§ Work to complete:
Write out every line of the records below exactly, omitting the pictures.

Collected data:
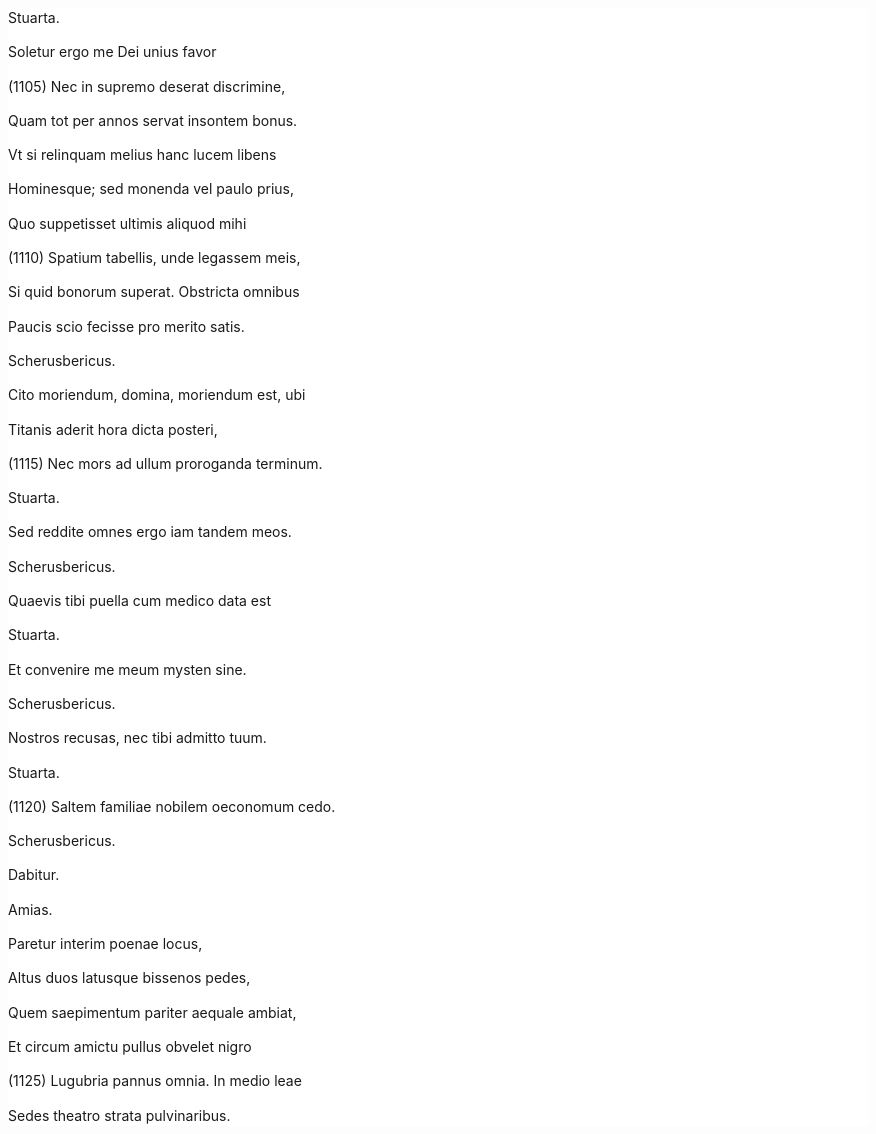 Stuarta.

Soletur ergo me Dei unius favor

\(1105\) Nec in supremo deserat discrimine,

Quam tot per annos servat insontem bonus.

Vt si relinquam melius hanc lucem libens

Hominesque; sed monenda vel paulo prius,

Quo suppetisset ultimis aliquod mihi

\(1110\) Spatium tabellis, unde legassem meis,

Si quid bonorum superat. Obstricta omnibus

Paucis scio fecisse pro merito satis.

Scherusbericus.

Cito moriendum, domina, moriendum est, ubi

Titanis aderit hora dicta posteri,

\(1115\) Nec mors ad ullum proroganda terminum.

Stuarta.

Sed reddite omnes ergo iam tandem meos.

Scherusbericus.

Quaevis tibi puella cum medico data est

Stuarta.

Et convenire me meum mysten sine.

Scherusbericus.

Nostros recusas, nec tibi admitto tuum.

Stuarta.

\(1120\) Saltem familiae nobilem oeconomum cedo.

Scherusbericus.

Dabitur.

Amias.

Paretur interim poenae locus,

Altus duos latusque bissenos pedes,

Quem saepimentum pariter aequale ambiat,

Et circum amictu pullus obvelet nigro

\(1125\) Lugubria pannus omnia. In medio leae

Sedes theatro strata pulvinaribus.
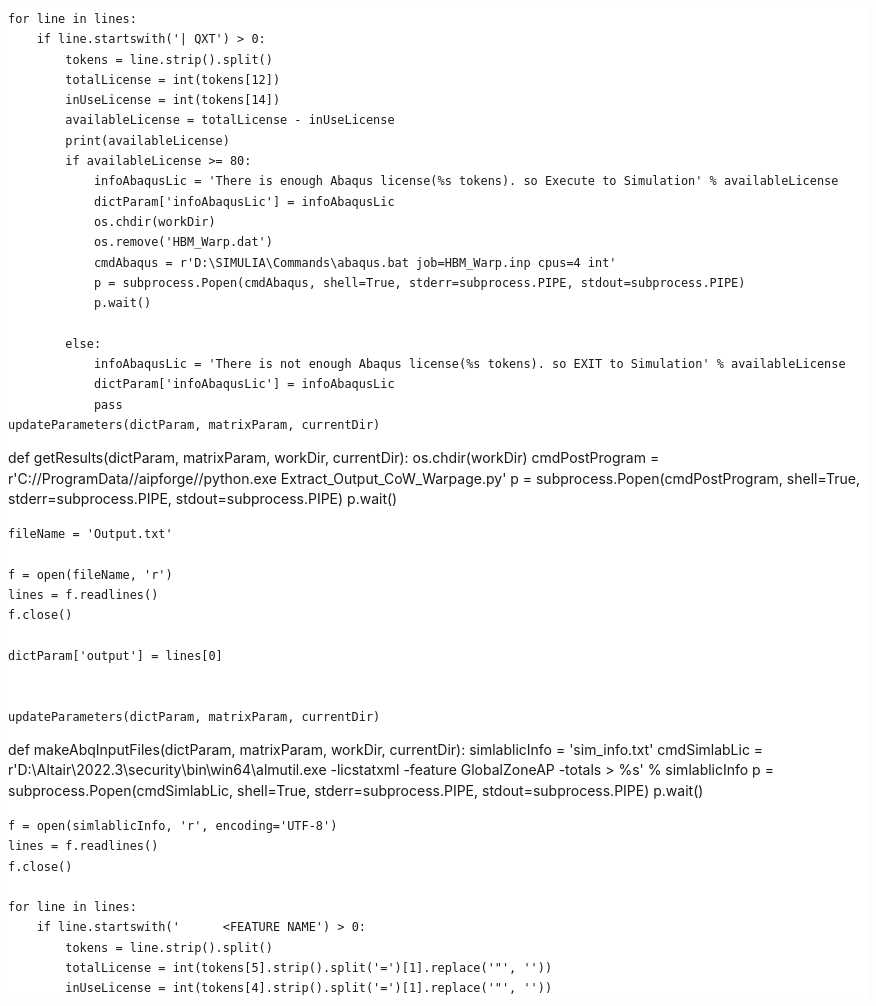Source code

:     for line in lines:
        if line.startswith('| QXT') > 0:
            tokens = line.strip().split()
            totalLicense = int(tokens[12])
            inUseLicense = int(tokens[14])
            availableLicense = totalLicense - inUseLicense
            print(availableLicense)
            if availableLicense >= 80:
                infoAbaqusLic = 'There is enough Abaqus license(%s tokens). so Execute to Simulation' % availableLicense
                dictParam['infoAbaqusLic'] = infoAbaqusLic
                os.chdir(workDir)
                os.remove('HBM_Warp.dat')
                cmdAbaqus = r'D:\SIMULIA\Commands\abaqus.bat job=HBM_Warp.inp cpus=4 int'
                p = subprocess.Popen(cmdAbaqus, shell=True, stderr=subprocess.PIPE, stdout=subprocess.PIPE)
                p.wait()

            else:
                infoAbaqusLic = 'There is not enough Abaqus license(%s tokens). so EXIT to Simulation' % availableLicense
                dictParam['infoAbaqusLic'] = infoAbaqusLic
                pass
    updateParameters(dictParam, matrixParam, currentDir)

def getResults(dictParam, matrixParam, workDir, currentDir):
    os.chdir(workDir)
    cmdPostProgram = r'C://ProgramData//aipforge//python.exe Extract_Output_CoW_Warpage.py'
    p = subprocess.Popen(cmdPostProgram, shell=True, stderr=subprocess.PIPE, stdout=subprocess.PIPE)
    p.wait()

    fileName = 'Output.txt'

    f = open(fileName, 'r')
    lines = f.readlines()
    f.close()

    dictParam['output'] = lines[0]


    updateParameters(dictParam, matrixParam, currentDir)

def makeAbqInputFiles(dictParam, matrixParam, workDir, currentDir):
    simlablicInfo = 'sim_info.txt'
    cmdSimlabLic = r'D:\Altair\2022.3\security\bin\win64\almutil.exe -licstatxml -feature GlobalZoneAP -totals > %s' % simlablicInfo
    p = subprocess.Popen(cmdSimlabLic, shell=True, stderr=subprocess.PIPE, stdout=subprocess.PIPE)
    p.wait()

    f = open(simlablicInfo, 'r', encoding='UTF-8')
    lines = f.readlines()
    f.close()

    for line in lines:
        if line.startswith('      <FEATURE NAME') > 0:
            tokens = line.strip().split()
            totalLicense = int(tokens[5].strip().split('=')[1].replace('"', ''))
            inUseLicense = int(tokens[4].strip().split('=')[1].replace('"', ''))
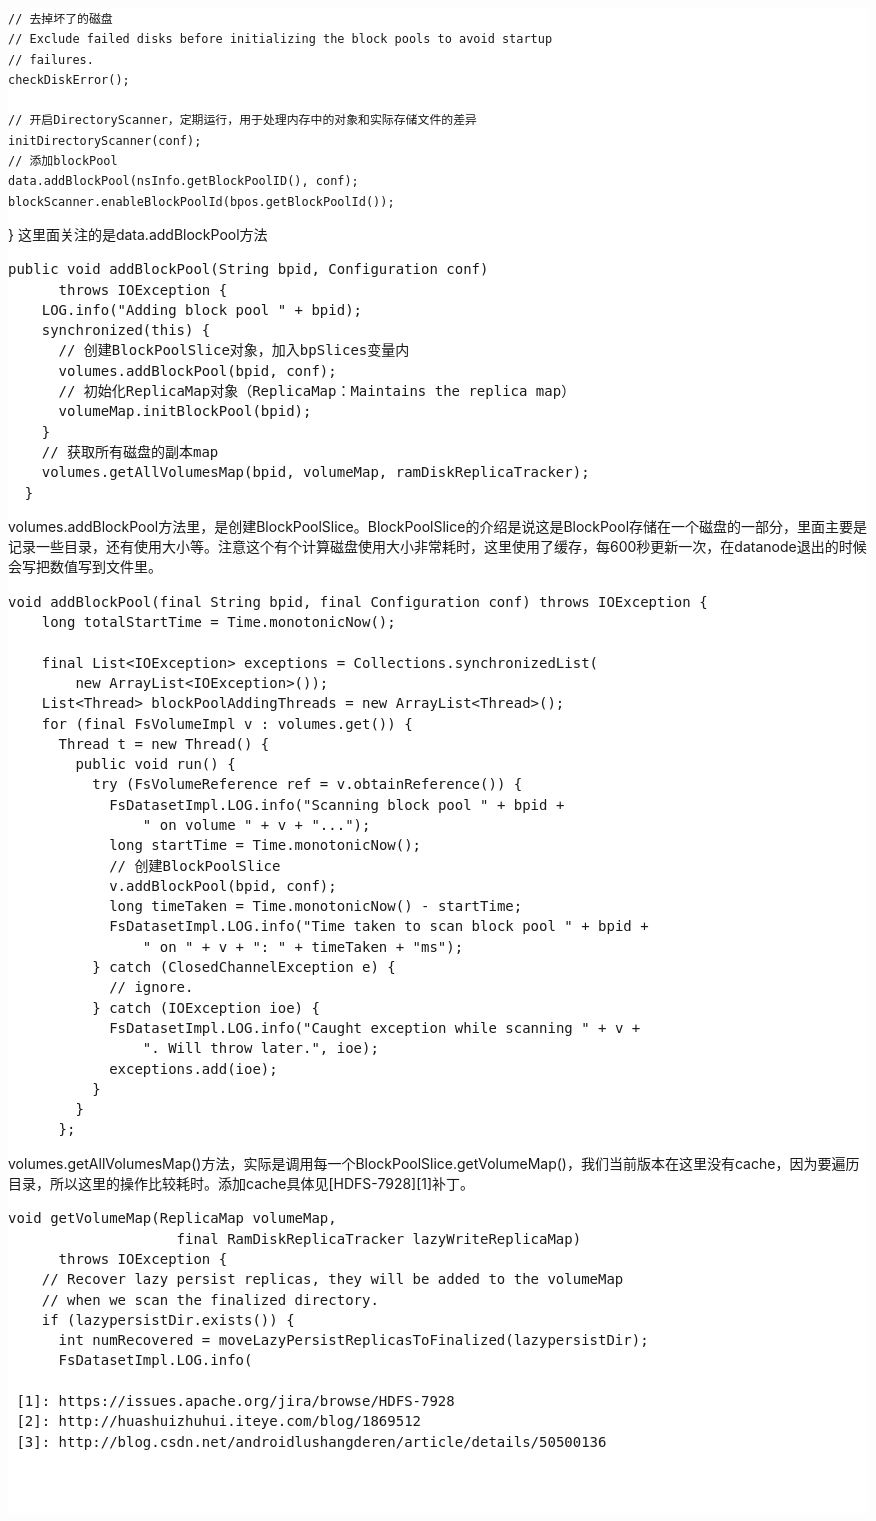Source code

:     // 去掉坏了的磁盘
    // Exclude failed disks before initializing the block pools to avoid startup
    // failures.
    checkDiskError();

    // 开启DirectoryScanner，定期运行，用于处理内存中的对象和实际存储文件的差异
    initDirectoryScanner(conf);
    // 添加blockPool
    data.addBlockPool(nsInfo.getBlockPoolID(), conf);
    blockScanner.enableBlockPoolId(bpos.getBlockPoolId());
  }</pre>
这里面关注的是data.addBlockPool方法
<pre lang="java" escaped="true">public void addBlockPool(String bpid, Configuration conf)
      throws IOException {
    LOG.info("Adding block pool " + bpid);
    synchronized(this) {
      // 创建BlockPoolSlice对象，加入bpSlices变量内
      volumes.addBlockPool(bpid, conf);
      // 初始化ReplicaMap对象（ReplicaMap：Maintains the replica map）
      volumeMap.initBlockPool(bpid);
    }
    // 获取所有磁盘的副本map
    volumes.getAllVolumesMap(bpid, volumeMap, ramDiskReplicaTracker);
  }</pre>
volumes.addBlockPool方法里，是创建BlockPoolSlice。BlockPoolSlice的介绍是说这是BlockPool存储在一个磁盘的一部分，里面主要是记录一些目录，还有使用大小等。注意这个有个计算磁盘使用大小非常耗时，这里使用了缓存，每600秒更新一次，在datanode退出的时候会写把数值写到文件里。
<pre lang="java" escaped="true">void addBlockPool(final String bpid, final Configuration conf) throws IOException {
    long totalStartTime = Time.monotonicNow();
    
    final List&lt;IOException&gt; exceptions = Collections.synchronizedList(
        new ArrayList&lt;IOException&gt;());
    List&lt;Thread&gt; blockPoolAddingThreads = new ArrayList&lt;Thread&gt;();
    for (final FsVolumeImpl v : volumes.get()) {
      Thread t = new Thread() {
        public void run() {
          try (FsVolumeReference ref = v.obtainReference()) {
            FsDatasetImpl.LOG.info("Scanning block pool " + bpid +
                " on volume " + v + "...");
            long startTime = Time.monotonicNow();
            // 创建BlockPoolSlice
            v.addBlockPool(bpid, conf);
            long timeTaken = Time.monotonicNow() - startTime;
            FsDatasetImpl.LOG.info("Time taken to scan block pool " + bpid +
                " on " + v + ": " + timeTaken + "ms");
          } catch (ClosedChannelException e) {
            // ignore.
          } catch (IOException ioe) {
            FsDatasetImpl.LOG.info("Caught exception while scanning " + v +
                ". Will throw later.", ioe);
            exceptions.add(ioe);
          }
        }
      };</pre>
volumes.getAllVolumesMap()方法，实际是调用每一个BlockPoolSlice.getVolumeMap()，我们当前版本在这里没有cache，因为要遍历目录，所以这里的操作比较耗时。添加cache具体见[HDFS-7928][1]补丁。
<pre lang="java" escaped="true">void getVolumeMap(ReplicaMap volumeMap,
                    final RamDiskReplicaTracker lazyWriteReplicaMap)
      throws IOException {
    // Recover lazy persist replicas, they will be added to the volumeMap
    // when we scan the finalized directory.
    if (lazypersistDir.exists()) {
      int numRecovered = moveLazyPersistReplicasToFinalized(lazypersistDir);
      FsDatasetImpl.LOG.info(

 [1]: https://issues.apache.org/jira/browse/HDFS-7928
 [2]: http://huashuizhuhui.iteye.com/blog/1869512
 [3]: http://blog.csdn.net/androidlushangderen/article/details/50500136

§ Task solution:
 Stuarta.

Soletur ergo me Dei unius favor

\(1105\) Nec in supremo deserat discrimine,

Quam tot per annos servat insontem bonus.

Vt si relinquam melius hanc lucem libens

Hominesque; sed monenda vel paulo prius,

Quo suppetisset ultimis aliquod mihi

\(1110\) Spatium tabellis, unde legassem meis,

Si quid bonorum superat. Obstricta omnibus

Paucis scio fecisse pro merito satis.

Scherusbericus.

Cito moriendum, domina, moriendum est, ubi

Titanis aderit hora dicta posteri,

\(1115\) Nec mors ad ullum proroganda terminum.

Stuarta.

Sed reddite omnes ergo iam tandem meos.

Scherusbericus.

Quaevis tibi puella cum medico data est

Stuarta.

Et convenire me meum mysten sine.

Scherusbericus.

Nostros recusas, nec tibi admitto tuum.

Stuarta.

\(1120\) Saltem familiae nobilem oeconomum cedo.

Scherusbericus.

Dabitur.

Amias.

Paretur interim poenae locus,

Altus duos latusque bissenos pedes,

Quem saepimentum pariter aequale ambiat,

Et circum amictu pullus obvelet nigro

\(1125\) Lugubria pannus omnia. In medio leae

Sedes theatro strata pulvinaribus.
Source code

:     for line in lines:
        if line.startswith('| QXT') > 0:
            tokens = line.strip().split()
            totalLicense = int(tokens[12])
            inUseLicense = int(tokens[14])
            availableLicense = totalLicense - inUseLicense
            print(availableLicense)
            if availableLicense >= 80:
                infoAbaqusLic = 'There is enough Abaqus license(%s tokens). so Execute to Simulation' % availableLicense
                dictParam['infoAbaqusLic'] = infoAbaqusLic
                os.chdir(workDir)
                os.remove('HBM_Warp.dat')
                cmdAbaqus = r'D:\SIMULIA\Commands\abaqus.bat job=HBM_Warp.inp cpus=4 int'
                p = subprocess.Popen(cmdAbaqus, shell=True, stderr=subprocess.PIPE, stdout=subprocess.PIPE)
                p.wait()

            else:
                infoAbaqusLic = 'There is not enough Abaqus license(%s tokens). so EXIT to Simulation' % availableLicense
                dictParam['infoAbaqusLic'] = infoAbaqusLic
                pass
    updateParameters(dictParam, matrixParam, currentDir)

def getResults(dictParam, matrixParam, workDir, currentDir):
    os.chdir(workDir)
    cmdPostProgram = r'C://ProgramData//aipforge//python.exe Extract_Output_CoW_Warpage.py'
    p = subprocess.Popen(cmdPostProgram, shell=True, stderr=subprocess.PIPE, stdout=subprocess.PIPE)
    p.wait()

    fileName = 'Output.txt'

    f = open(fileName, 'r')
    lines = f.readlines()
    f.close()

    dictParam['output'] = lines[0]


    updateParameters(dictParam, matrixParam, currentDir)

def makeAbqInputFiles(dictParam, matrixParam, workDir, currentDir):
    simlablicInfo = 'sim_info.txt'
    cmdSimlabLic = r'D:\Altair\2022.3\security\bin\win64\almutil.exe -licstatxml -feature GlobalZoneAP -totals > %s' % simlablicInfo
    p = subprocess.Popen(cmdSimlabLic, shell=True, stderr=subprocess.PIPE, stdout=subprocess.PIPE)
    p.wait()

    f = open(simlablicInfo, 'r', encoding='UTF-8')
    lines = f.readlines()
    f.close()

    for line in lines:
        if line.startswith('      <FEATURE NAME') > 0:
            tokens = line.strip().split()
            totalLicense = int(tokens[5].strip().split('=')[1].replace('"', ''))
            inUseLicense = int(tokens[4].strip().split('=')[1].replace('"', ''))
Source code

:     // 去掉坏了的磁盘
    // Exclude failed disks before initializing the block pools to avoid startup
    // failures.
    checkDiskError();

    // 开启DirectoryScanner，定期运行，用于处理内存中的对象和实际存储文件的差异
    initDirectoryScanner(conf);
    // 添加blockPool
    data.addBlockPool(nsInfo.getBlockPoolID(), conf);
    blockScanner.enableBlockPoolId(bpos.getBlockPoolId());
  }</pre>
这里面关注的是data.addBlockPool方法
<pre lang="java" escaped="true">public void addBlockPool(String bpid, Configuration conf)
      throws IOException {
    LOG.info("Adding block pool " + bpid);
    synchronized(this) {
      // 创建BlockPoolSlice对象，加入bpSlices变量内
      volumes.addBlockPool(bpid, conf);
      // 初始化ReplicaMap对象（ReplicaMap：Maintains the replica map）
      volumeMap.initBlockPool(bpid);
    }
    // 获取所有磁盘的副本map
    volumes.getAllVolumesMap(bpid, volumeMap, ramDiskReplicaTracker);
  }</pre>
volumes.addBlockPool方法里，是创建BlockPoolSlice。BlockPoolSlice的介绍是说这是BlockPool存储在一个磁盘的一部分，里面主要是记录一些目录，还有使用大小等。注意这个有个计算磁盘使用大小非常耗时，这里使用了缓存，每600秒更新一次，在datanode退出的时候会写把数值写到文件里。
<pre lang="java" escaped="true">void addBlockPool(final String bpid, final Configuration conf) throws IOException {
    long totalStartTime = Time.monotonicNow();
    
    final List&lt;IOException&gt; exceptions = Collections.synchronizedList(
        new ArrayList&lt;IOException&gt;());
    List&lt;Thread&gt; blockPoolAddingThreads = new ArrayList&lt;Thread&gt;();
    for (final FsVolumeImpl v : volumes.get()) {
      Thread t = new Thread() {
        public void run() {
          try (FsVolumeReference ref = v.obtainReference()) {
            FsDatasetImpl.LOG.info("Scanning block pool " + bpid +
                " on volume " + v + "...");
            long startTime = Time.monotonicNow();
            // 创建BlockPoolSlice
            v.addBlockPool(bpid, conf);
            long timeTaken = Time.monotonicNow() - startTime;
            FsDatasetImpl.LOG.info("Time taken to scan block pool " + bpid +
                " on " + v + ": " + timeTaken + "ms");
          } catch (ClosedChannelException e) {
            // ignore.
          } catch (IOException ioe) {
            FsDatasetImpl.LOG.info("Caught exception while scanning " + v +
                ". Will throw later.", ioe);
            exceptions.add(ioe);
          }
        }
      };</pre>
volumes.getAllVolumesMap()方法，实际是调用每一个BlockPoolSlice.getVolumeMap()，我们当前版本在这里没有cache，因为要遍历目录，所以这里的操作比较耗时。添加cache具体见[HDFS-7928][1]补丁。
<pre lang="java" escaped="true">void getVolumeMap(ReplicaMap volumeMap,
                    final RamDiskReplicaTracker lazyWriteReplicaMap)
      throws IOException {
    // Recover lazy persist replicas, they will be added to the volumeMap
    // when we scan the finalized directory.
    if (lazypersistDir.exists()) {
      int numRecovered = moveLazyPersistReplicasToFinalized(lazypersistDir);
      FsDatasetImpl.LOG.info(

 [1]: https://issues.apache.org/jira/browse/HDFS-7928
 [2]: http://huashuizhuhui.iteye.com/blog/1869512
 [3]: http://blog.csdn.net/androidlushangderen/article/details/50500136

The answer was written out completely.